Sunday, July 12, 2009

Estereo Azul

This is a continuation of a series. Parts 1, 2, 3 and 4 are linked.

I've always loved music and listening to the radio was always a big pastime growing up. My Guatemalan host family loved to listen to music on the radio as well. Their favorite radio station was something called Estereo Azul, "lo mejor del mundo." That translates into "Stereo Blue, the best in the world." I begged to differ.

Since it was the summer 1979, we were at the peak of the disco era, although the backlash was imminent, about which more in a moment. Let's put it this way -- Estereo Azul was riding the disco train big time. No matter when you turned in, it was wall to wall dance tunes, with the occasional commercial for "Frenos de Guatemala" (Guatemala Brakes, an auto supply concern) on "Calle Cinco, Zona Nueve."

For a kid from Wisconsin who owned a "Disco Sucks" t-shirt (which I wisely left behind), it was a minor bummer. We'd climb into one of the family vehicles and on a typical trip into the city we'd probably hear "Give Me Love," "Get Off" by Foxy, "Bad Girls" by the ubiquitous Donna Summer, or if the d.j.'s were feeling a little more mellow, perhaps "Que un Tonto Cree, por los Hermanos Doobies."

The longer road trips, to Atitlan or Chichicastenango, made for especially strange listening. Since the quality of car stereos is so much better today, it's hard to remember how odd music could sound on a radio. And since the Guatemalan terrain is mountainous, the radio signal would dart in and out at odd times. You'd settle back in your seat and look at the countryside when suddenly a blast of bongo drums would jolt you awake. The host father didn't like to change the radio station and we'd listen to static, then nothing, then Alicia Bridges calling for some "ack-shown."

The eldest son of the host family had an enormous stereo system in his room, with tower speakers and a state-of-the-art turntable. He loved to blast his records at night, which he did until his father would get tired of it. I would wander down to his room to hear what he was playing, but he wasn't especially interested in my views on music. He had the best record that had ever been recorded, he told me. Yep, he had Gino Vannelli. That would clear me out of his room pretty quick.

As I would listen to all this music that I despised, I kept thinking about my return to the United States. I was wondering what music I'd missed that summer as I was trapped in the disco inferno. I knew that my friends were starting to get their driver's licenses and were starting to cruise around with the radio on. I couldn't wait to get back and join them. At the time I left for Guatemala, the big song on the local radio in Appleton was "The Logical Song" from Supertramp's Breakfast in America album, which I saw displayed in the Vista Hermosa shopping mall for the first time a few days before I was to leave the country. That was on July 12, 30 years ago today. What I didn't learn until I returned was that something else happened in Chicago on July 12. And I wouldn't have to worry about listening to disco music much longer.


Gino said...

unfortunately, what replaced disco on the charts was just as bad.
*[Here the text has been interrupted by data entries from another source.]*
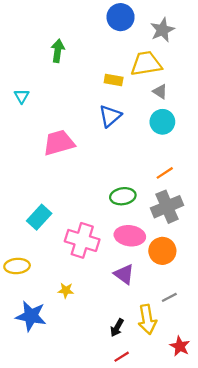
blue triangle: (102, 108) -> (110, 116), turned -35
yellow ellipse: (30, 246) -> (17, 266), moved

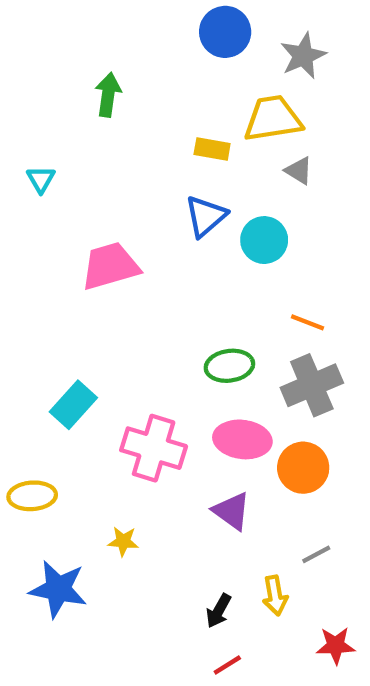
cyan circle: (162, 122) -> (264, 240), moved
orange line: (165, 173) -> (307, 322), turned 54
yellow arrow: (147, 319) -> (275, 596), size x0.7
red star: (180, 346) -> (336, 645), turned -30

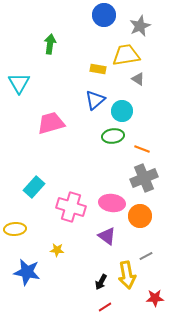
cyan triangle: (41, 179) -> (19, 83), size x1.6
green ellipse: (229, 366) -> (113, 136), moved
yellow arrow: (275, 596) -> (127, 275), size x1.5

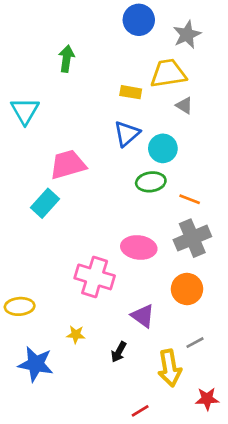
cyan rectangle: (34, 187) -> (45, 203), moved
pink ellipse: (112, 203) -> (139, 247), moved
black arrow: (101, 282) -> (119, 352), moved

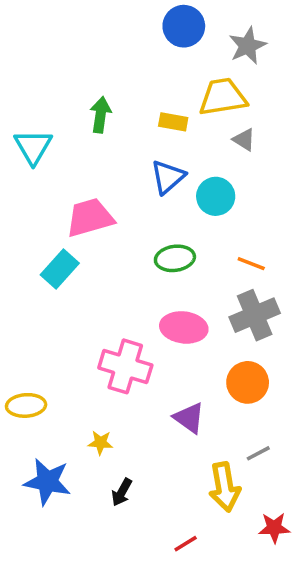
green arrow: (66, 59) -> (100, 115), moved
green ellipse: (151, 182) -> (175, 258), moved
black arrow: (119, 352) -> (122, 492), moved

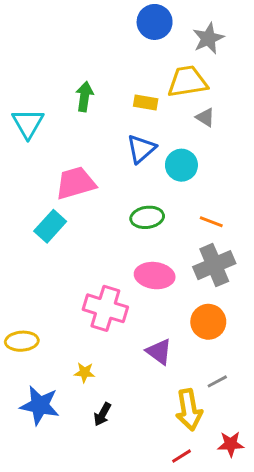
red line: (186, 544) -> (181, 456), moved

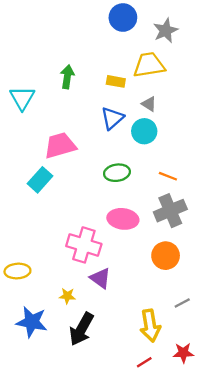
gray triangle: (205, 117) -> (149, 104), moved
purple triangle: (159, 352) -> (100, 278), moved
gray line: (217, 381) -> (182, 303), moved
black arrow: (102, 414) -> (81, 329), size x1.8

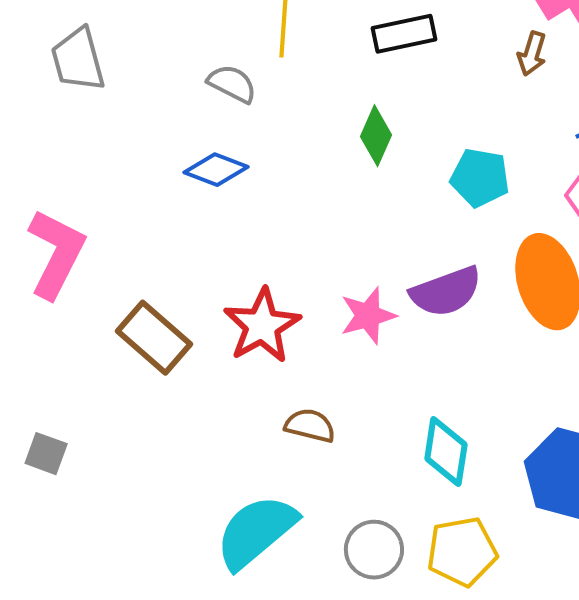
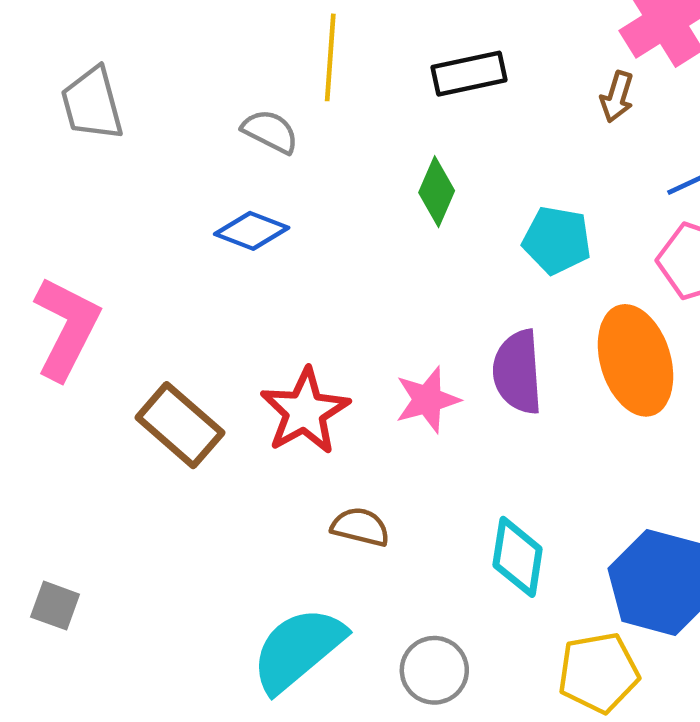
purple semicircle: (446, 292) -> (518, 372), turned 106
gray square: (46, 454) -> (55, 606), moved
yellow pentagon: (462, 552) -> (599, 673), moved

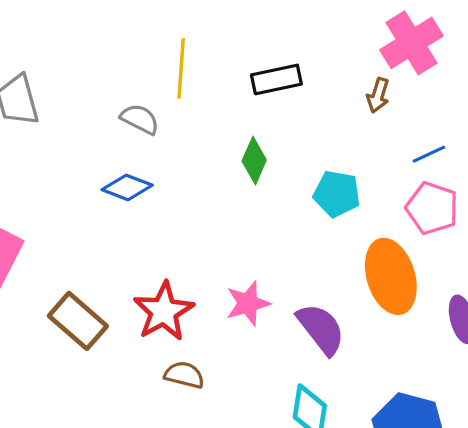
purple semicircle: (518, 372) -> (321, 329), moved, turned 146
brown semicircle: (360, 527) -> (184, 375), moved

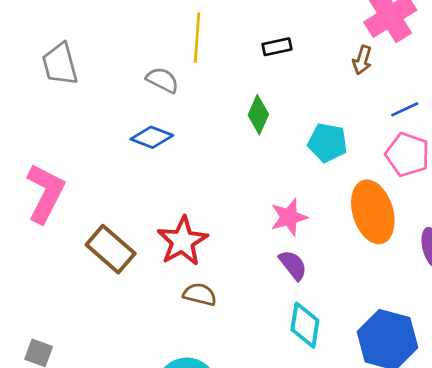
black rectangle: (276, 79) -> (277, 47), size x0.7
pink star: (248, 303) -> (289, 217), moved
purple semicircle: (321, 329) -> (293, 265), moved, size x0.7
'breakfast in america' was huge,and though a break from disco, still sucked.

and the chameleons were still a couple yrs away from being totally ignored by the masses who didnt know any better.

thank God that somewhere, out there, the clash,blondie and many others,were already stirring, waiting for their day to hit big.

Mark Heuring said...

I agree about Supertramp, Gino. It wasn't a great record, but it was decidedly not disco.

Once we got back to the States, the two songs that I remember from the back half of that summer were "Let's Go," by the Cars and the ubiquitous "My Sharona." There might be a post in those later on, but not as part of the Guatemala series.

Gino said...

you were a lil slow in MN, then.

the cars hit the airwaves in fall of 78, maybe a little later.
i saw them in nov 78, opening for styx. their album had only been out a short while, and the radio was just catching on.

a few months later, they were big news. i remember some chick at school declaring how she so wanted to see the cars in concert. i interrupted her to say that i already have, and she missed it. :)

Mark Heuring said...

Naah, we weren't slow. "Let's Go" is from the second Cars album, Candy-O (the one with the Varga girl on the cover). I bought the first Cars album in '78.

Anonymous said...

something you and I can whole-heartedly agree upon...Supertramp sucked. The only nice thing I can say about Disco, and the Kanck, and Supertramp, and Styx, is that their insipidness created the atmosphere that spawned the Ramones, the Clash, the Talking Heads, the Pistols and so much more great music.

Mark, I know where you are going with this story. In fact, I was interviewed on Channel 2 outside of the event. But I will let you tell that story.


Bike Bubba said...

I am so jealous that you had (have?) a "disco sucks" t-shirt. :^) I also remember the disco demolition....and I'm not so proud to reveal that I bought a copy of "Pet Fishsticks" by the author of the Demolition.